[COMMIT] [AOSP] JustArchi's ArchiDroid Optimizations - Increases performance up to 6x
Hello dear developers.
I'd like to share with you effect of nearly 200 hours spent on trying to optimize Android and push it to the limits.
In general. You should be already experienced in setting up your buildbox, using git, building AOSP/CyanogenMod/OmniROM from source and cherry-picking things from review/gerrit. If you don't know how to build your own ROM from source, this is not a something you can apply to your ROM. Also, as you probably noticed, this is not a something you can apply to every ROM, as these optimizations are applied during compilation, so only AOSP roms, self-compiled from source may use this masterpiece.
So, what is it about? As we know, Android contains a bunch of low-level C/C++ code, which is compiled and acts as a backend for our java's frontend and android apps. Unfortunately, Google didn't put their best at focusing on optimization, so as a result we're using the same old flags set back in 2006 for Android Donut or anything which existed back then. As you guess, in 2006 we didn't have as powerful devices as now, we had to sacrifice performance for smaller code size, to fit to our little devices and run well on very low amount of memory. However, this is no longer a case, and by using newest compilers such as GCC 4.8 and properly setting flags, we can achieve something, which I call "Android in 2014".
You probably may heard of some developers claiming using of "O3 Flags" in their ROMs. Well, while this may be true, they've applied only to low-level ARM code, mostly used during kernel compilation. Additionally it overwrites O2 flag, which is already fast, so as you may guess, this is more likely a placebo effect and disappears right after you change the kernel. Take a look at the most cherry-picked "O3 Flags commit
". You see big "-Os" in "TARGET_thumb_CFLAGS"? This is what I'm talking about.
However, the commit I'm about to present you is not a placebo effect, as it applies flags to everything what is compiled
, and mostly important - target THUMB
, about 90% of an Android.
Now I'll tell you some facts. We have three
interesting optimization levels. Os, O2, O3. O2 enables all optimizations that do not involve a space-speed tradeoff. Os is similar to O2, but it disables all flags that increase code size. It also performs further optimizations to reduce code size to the minimum. O3 enables all O2 optimizations and some extra optimizations that like to increase code size and may, or may not, increase performance. If you want to ask if there's something more like O4, there is - Ofast, however it breaks IEEE standard and doesn't work with Android, as i.e. sqlite3 is not compatible with Ofast's -ffast-math flag. So no go for us.

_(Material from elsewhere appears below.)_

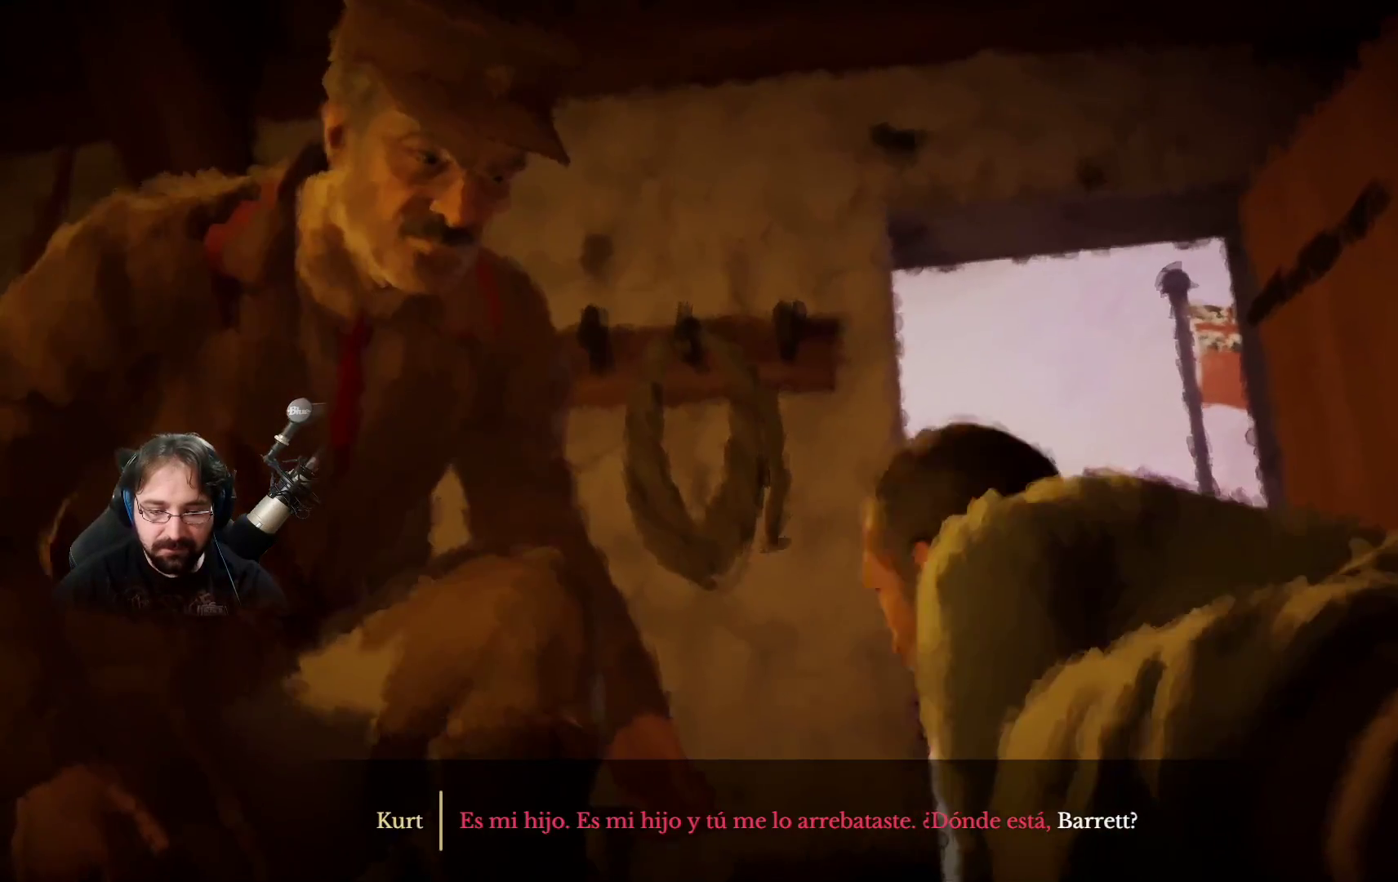
{"buttons": [], "left_stick": "center", "right_stick": "center", "events": []}
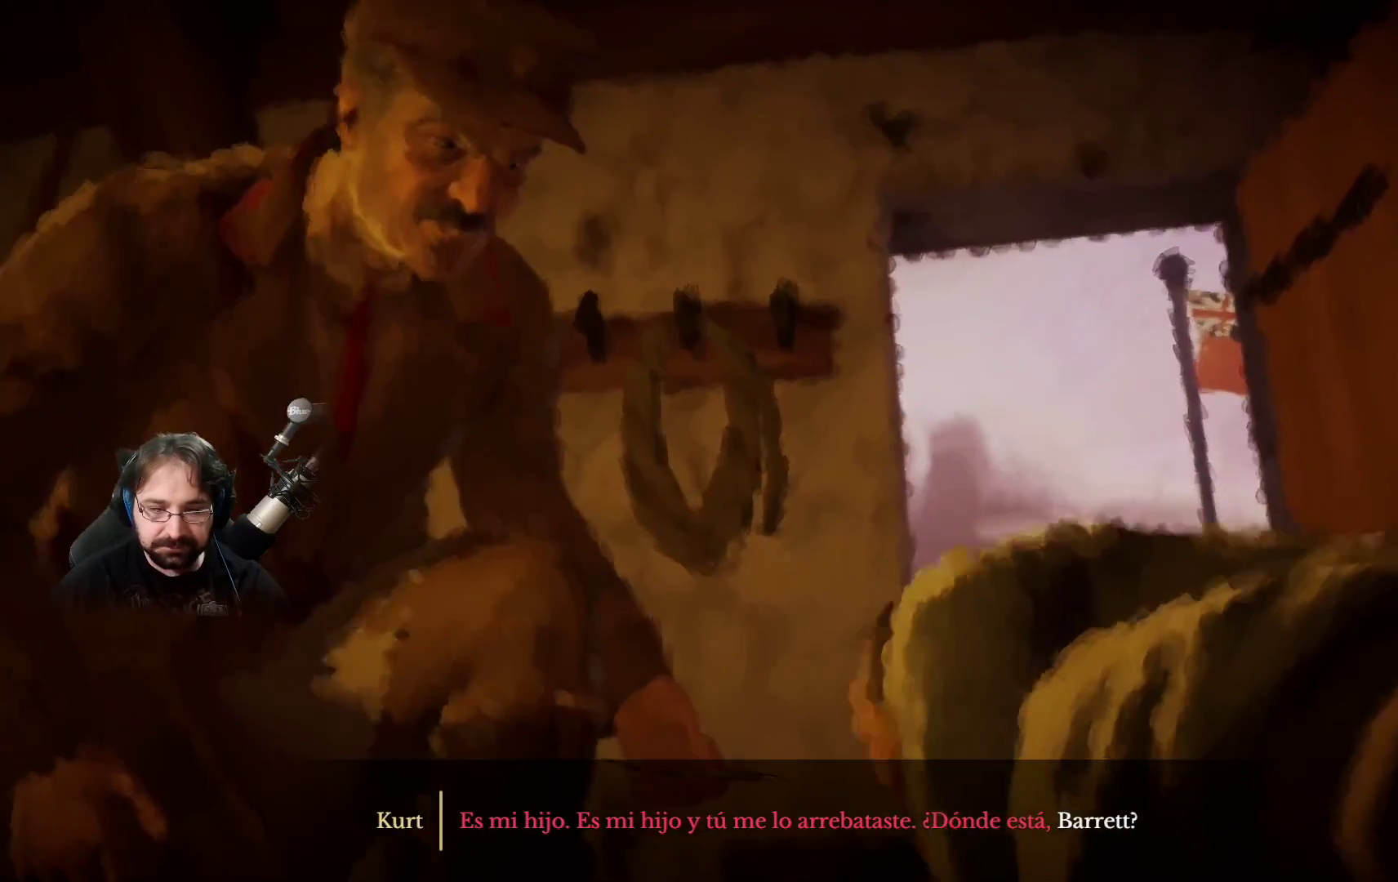
{"buttons": [], "left_stick": "center", "right_stick": "center", "events": []}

Now here comes the fun part. Android by default is compiled with O2 flag for target ARM
(about 10% of Android, mostly kernel) and Os flag for target THUMB
(about 90% of Android, nearly everything apart from kernel). Some guys think that Os is better than O2 or O3 because smaller code size is faster due to better fitting in cpu cache. Unfortunately, I proven that it is a myth
. Os was good back in 2006, as only with this flag Google was able to compile Dalvik and it's virtual machine while keeping good amount of free memory and space on eMMC cards. As or now, we have plenty of space, plenty of ram, plenty of CPU power and still good old Os flag for 90% of Android.
Now you should ask - where is your proof?
, here I have it for you:
As you may noticed, I compiled whetstone.c benchmark using three different optimization flags - Os, O2 and O3. I repeated each test additional two times, just to make sure that Android doesn't lie to me. Source code of this test is available here
and you may download it, compile for our beloved Android and try yourself. As you can see O3 > O2 >> Os, Os performs about 2.5x times worse than O2, and about 3.0x times worse than O3.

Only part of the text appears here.